As progressives in Congress cast attention on Medicare for All legislation this week, research published Thursday highlighted that Americans are frustrated and struggling due to the for-profit U.S. healthcare system.

"We must begin to change this trajectory with smarter policies that put patients over profits."

Gallup and West Health unveiled their new Healthcare Affordability Index and Healthcare Value Index, which are based on the opinions of over 6,600 American adults surveyed last fall, during the ongoing Covid-19 pandemic.

The surveys revealed that an estimated 44% of American adults—or roughly 112 million people—are struggling to pay for healthcare and a full 93% feel they "are paying too much for the quality of care received."

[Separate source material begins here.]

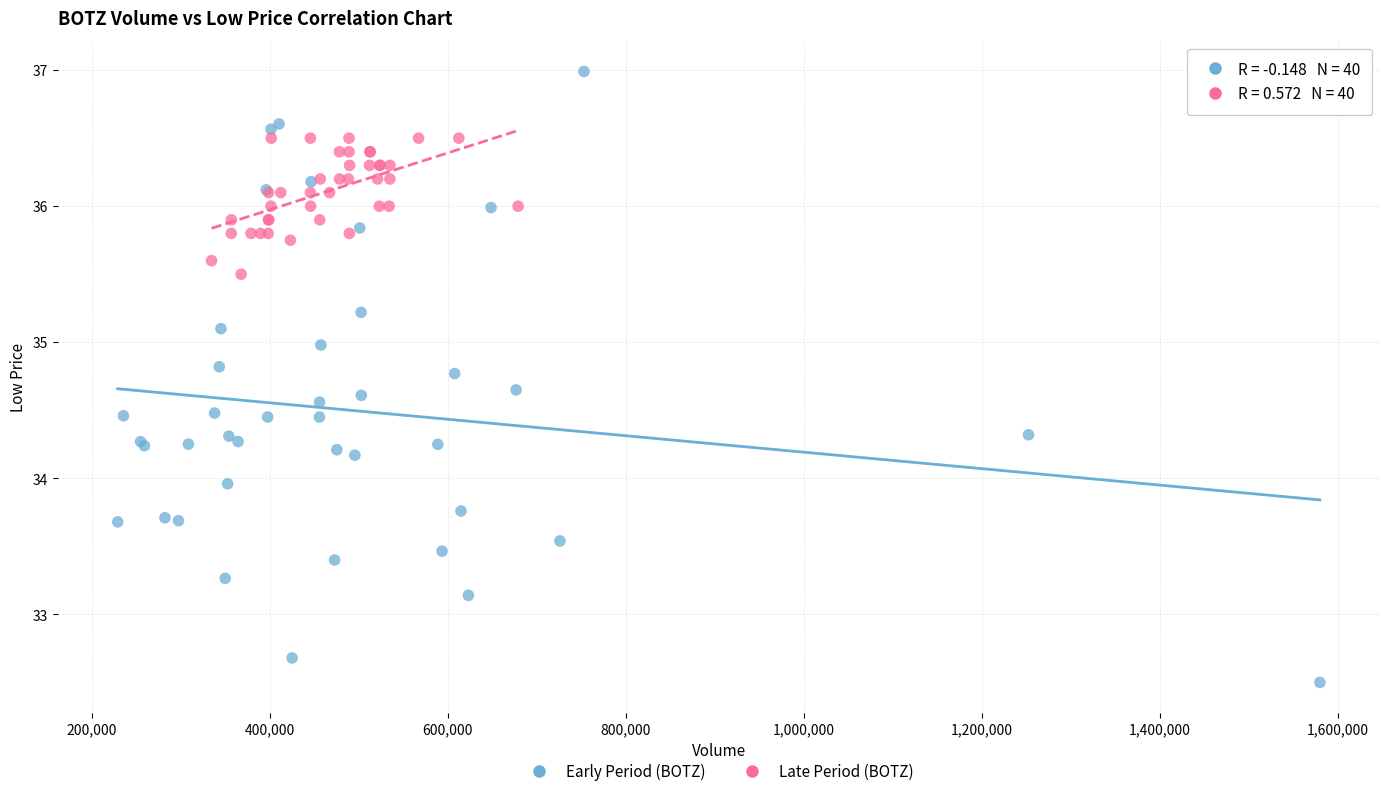

Which series contains the highest Y value?

Early Period (BOTZ)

Senate Budget Committee Chair Bernie Sanders (I-Vt.)—who on Wednesday announced his panel will hold a Medicare for All hearing in early May—highlighted the findings on Twitter as evidence of the need for an overhaul.

Sanders' announcement about the upcoming event came a day after the House Committee on Oversight and Reform held a Medicare for All hearing—during which Rep. Rashida Tlaib (D-Mich.) pointed out how the pandemic has "exposed just how broken the healthcare system is in our country."

"Millions of people across the country know that passing Medicare for All is long overdue," Tlaib said. "In the richest country, our residents should not face financial ruin, continue to be sick, or even die, because they lack adequate coverage and care."

The new research reveals that's exactly what many Americans endure. Gallup and West Health found that nearly half of American adults are "cost insecure" or "cost desperate," meaning they report recent occurrences of not being able to afford healthcare and aren't likely to have easy access to affordable care, or they consistently can't afford needed treatment or prescribed medication and lack easy access to care, respectively.

As Gallup senior researcher Dan Witters detailed in a blog post:

The likelihood of being cost desperate is more than four times greater for those living in households earning under $48,000 per year (13%) compared with those living in households earning $90,000+ per year (3%). Fewer than three in five Americans are classified as "cost secure," meaning they report being able to consistently access and pay for quality care and medicine. Men are more likely to be classified as cost secure than are women (60% to 53%), and Hispanic adults (51%) are less likely to be cost secure than non-Hispanic white counterparts (58%).

"These indices are tracking the healthcare cost crisis in America and its impact on everyday Americans," said West Health president Tim Lash. "Bottom line—Americans are increasingly getting priced out of the system and many of those who can still afford to pay don't think they're getting their money's worth relative to the cost."

Half of those surveyed said that "either their household or Americans generally are paying too much for the quality of the care that they receive or that their most recent care experience was not worth the cost," Witters noted.

Another 45% "report that both their household and Americans generally are paying too much for the quality of the care that they receive and that their most recent care experience was not worth the cost," he continued. That means just 5% of Americans believe the care they receive is worth the cost.

According to Lash, "We must begin to change this trajectory with smarter policies that put patients over profits."

Witters, in a statement, suggested that their findings could help guide decision-makers' reform efforts.

"These estimates are important resources for policymakers, researchers, and the public to evaluate and understand the burden of high healthcare costs," he said. "The indices paint a comprehensive picture of why Americans are unable to keep pace with the rising costs and don't see value in the care they are receiving."